À FAIRE - Poursuivez, s'il vous plaît, l'article sur le maillage vétérinaire rural à partir de sa dernière phrase.

PASSAGE CITÉ -
########################################

MAILLAGE VÉTÉRINAIRE RURAL : DES CONTRAINTES RÉGIONALES SPÉCIFIQUES - La Semaine Vétérinaire n° 1888 du 26/02/2021
La Semaine Vétérinaire n° 1888 du 26/02/2021

ENQUÊTE

PRATIQUE MIXTE

Auteur(s) : MATHILDE CHERVET*, AURORE LELEU**, CÉLINE PINSARD***, ELISA RAPENNE****, CHARLINE TENAUD*****, CLOTHILDE BARDE******

Fonctions :
*inspectrices élèves de la santé publique vétérinaire (ENSV)

Face à la fragilité du maillage vétérinaire en zone rurale, une étude a été menée par cinq étudiantes de l’École nationale des services vétérinaires afin de proposer des pistes de réflexion pour son amélioration en Provence-Alpes-Côte d’Azur, et plus particulièrement sur la zone du parc national régional des Préalpes d’Azur.

########################################

DONNÉES ENREGISTRÉES -

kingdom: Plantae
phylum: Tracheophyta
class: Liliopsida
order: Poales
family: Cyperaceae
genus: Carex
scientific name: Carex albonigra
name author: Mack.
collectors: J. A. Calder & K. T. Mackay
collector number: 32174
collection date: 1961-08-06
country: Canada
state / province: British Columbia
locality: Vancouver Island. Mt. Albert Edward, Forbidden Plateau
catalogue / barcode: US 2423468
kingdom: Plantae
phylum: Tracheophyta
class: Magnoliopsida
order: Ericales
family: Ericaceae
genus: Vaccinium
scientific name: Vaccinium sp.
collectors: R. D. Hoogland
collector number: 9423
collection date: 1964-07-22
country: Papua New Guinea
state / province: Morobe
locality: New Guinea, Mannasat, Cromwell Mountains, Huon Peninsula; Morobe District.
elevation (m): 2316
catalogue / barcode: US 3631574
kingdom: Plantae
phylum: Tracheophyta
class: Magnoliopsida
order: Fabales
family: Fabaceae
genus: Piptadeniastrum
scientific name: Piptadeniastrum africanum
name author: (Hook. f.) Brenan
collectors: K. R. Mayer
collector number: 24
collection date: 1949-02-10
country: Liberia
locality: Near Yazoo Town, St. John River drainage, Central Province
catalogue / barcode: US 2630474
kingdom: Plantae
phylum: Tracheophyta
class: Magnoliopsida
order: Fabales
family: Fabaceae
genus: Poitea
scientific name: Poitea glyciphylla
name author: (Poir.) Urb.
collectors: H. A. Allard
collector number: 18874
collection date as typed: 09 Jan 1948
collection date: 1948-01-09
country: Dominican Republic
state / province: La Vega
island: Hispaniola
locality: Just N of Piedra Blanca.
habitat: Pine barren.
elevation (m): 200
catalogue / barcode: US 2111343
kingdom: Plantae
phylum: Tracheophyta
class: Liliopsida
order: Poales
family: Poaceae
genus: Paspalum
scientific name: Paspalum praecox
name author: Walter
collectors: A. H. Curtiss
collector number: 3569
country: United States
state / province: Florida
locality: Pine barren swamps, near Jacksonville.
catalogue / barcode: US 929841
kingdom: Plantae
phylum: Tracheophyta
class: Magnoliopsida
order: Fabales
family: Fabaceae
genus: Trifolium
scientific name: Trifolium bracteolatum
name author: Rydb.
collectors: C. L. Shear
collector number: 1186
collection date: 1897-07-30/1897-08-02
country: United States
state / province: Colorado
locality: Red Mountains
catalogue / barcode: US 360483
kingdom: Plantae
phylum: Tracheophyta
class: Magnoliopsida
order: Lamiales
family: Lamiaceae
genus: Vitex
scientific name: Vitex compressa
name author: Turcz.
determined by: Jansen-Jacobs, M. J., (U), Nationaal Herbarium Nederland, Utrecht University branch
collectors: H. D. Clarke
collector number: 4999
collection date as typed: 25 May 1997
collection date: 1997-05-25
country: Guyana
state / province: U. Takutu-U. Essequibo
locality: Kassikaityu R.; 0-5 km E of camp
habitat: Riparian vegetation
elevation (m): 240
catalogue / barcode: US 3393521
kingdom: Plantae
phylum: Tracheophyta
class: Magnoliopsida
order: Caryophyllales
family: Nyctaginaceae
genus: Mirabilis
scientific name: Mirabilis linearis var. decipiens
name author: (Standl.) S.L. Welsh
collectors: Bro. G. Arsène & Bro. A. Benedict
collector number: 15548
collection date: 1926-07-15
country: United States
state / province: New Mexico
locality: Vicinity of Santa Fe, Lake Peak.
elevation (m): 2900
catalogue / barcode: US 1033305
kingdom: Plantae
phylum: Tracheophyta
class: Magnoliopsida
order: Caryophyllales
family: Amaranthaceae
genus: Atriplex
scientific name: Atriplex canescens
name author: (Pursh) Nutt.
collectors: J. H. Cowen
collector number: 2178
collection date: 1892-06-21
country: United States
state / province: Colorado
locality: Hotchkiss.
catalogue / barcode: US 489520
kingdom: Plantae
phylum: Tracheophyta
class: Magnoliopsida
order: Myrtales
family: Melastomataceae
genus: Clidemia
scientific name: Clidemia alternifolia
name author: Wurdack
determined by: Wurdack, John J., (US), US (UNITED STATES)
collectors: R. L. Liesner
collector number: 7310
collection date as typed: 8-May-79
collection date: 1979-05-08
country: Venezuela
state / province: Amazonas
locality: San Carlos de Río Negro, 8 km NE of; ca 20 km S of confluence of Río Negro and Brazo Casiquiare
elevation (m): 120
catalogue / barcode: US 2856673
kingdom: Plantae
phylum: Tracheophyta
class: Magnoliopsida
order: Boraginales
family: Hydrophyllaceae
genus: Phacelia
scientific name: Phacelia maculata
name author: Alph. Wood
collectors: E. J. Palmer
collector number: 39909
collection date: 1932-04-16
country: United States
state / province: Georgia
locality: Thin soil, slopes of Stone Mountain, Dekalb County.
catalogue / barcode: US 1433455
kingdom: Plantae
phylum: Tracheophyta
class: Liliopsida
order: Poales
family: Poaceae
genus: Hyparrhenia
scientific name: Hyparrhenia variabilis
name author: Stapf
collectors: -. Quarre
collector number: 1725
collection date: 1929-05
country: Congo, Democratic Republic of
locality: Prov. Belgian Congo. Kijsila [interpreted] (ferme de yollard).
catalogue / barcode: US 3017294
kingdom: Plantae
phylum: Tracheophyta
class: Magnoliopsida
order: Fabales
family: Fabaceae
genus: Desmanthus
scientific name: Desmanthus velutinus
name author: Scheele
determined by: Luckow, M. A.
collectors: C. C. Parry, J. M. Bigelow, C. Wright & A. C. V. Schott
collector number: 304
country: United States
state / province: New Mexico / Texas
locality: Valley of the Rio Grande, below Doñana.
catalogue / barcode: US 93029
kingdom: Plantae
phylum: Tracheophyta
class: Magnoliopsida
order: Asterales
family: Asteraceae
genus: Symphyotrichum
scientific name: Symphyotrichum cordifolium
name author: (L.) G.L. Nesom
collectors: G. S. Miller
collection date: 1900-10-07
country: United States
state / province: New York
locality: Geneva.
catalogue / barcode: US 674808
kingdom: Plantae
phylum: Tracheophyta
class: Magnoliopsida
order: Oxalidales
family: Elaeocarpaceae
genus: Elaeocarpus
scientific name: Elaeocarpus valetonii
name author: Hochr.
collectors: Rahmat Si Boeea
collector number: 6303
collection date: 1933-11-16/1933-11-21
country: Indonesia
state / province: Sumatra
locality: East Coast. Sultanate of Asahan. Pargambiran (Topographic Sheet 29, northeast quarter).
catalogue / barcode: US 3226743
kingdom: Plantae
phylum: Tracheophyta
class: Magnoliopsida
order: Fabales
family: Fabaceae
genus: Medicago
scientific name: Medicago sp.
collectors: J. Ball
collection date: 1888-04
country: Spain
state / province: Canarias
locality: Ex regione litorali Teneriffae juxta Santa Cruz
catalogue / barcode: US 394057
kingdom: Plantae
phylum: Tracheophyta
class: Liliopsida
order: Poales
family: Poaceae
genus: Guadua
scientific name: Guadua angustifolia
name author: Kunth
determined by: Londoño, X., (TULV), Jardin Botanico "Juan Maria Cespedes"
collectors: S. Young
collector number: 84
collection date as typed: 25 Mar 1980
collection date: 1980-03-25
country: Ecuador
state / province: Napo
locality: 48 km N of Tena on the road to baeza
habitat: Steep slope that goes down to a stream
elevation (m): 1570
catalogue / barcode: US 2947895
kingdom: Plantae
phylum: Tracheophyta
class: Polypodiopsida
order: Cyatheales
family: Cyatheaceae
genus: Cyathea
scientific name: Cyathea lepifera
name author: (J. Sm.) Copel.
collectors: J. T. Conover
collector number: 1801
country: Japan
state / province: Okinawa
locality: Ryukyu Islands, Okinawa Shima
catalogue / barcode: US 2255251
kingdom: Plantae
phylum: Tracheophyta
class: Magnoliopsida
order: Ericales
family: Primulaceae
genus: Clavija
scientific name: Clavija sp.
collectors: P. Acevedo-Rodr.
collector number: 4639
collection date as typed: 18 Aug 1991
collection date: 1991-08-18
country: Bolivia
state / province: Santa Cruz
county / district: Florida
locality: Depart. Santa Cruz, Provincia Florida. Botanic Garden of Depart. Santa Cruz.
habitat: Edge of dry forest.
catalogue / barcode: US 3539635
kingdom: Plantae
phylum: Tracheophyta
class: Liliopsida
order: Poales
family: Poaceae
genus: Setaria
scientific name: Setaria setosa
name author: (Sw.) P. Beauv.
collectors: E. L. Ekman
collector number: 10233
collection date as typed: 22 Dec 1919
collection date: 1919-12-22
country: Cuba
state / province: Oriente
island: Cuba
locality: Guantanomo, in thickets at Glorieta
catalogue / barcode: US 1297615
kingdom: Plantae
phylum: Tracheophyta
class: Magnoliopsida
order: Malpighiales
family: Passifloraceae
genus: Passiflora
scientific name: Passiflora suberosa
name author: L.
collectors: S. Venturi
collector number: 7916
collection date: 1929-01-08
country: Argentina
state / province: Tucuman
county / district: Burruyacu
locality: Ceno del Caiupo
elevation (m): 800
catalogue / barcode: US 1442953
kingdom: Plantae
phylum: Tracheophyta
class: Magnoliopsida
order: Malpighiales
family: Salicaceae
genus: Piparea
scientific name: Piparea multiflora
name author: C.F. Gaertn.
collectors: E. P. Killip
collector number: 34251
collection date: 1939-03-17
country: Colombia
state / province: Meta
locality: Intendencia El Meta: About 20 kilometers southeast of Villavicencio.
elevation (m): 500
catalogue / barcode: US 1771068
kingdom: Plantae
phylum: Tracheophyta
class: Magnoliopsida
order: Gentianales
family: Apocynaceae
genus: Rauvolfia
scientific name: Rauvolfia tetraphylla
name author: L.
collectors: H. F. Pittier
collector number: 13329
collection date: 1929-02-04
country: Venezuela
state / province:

########################################

RÉSULTAT -
Malgré de nombreuses études sur la question, les solutions semblent difficiles à trouver, ou à mettre en place, pour maintenir la permanence et la continuité des soins vétérinaires dans chaque territoire rural. C’est pour tenter de répondre à ces multiples enjeux qu’une étude bibliographique et 18 entretiens semi-directifs d’acteurs issus des mondes vétérinaires et de l’élevage, ainsi que des collectivités territoriales, commandités par le groupement technique vétérinaire Provence-Alpes-Côte d’Azur (GTV PACA) et le parc naturel régional (PNR) des Préalpes d’Azur, ont été menés par cinq étudiantes de l’École nationale des services vétérinaires (ENSV).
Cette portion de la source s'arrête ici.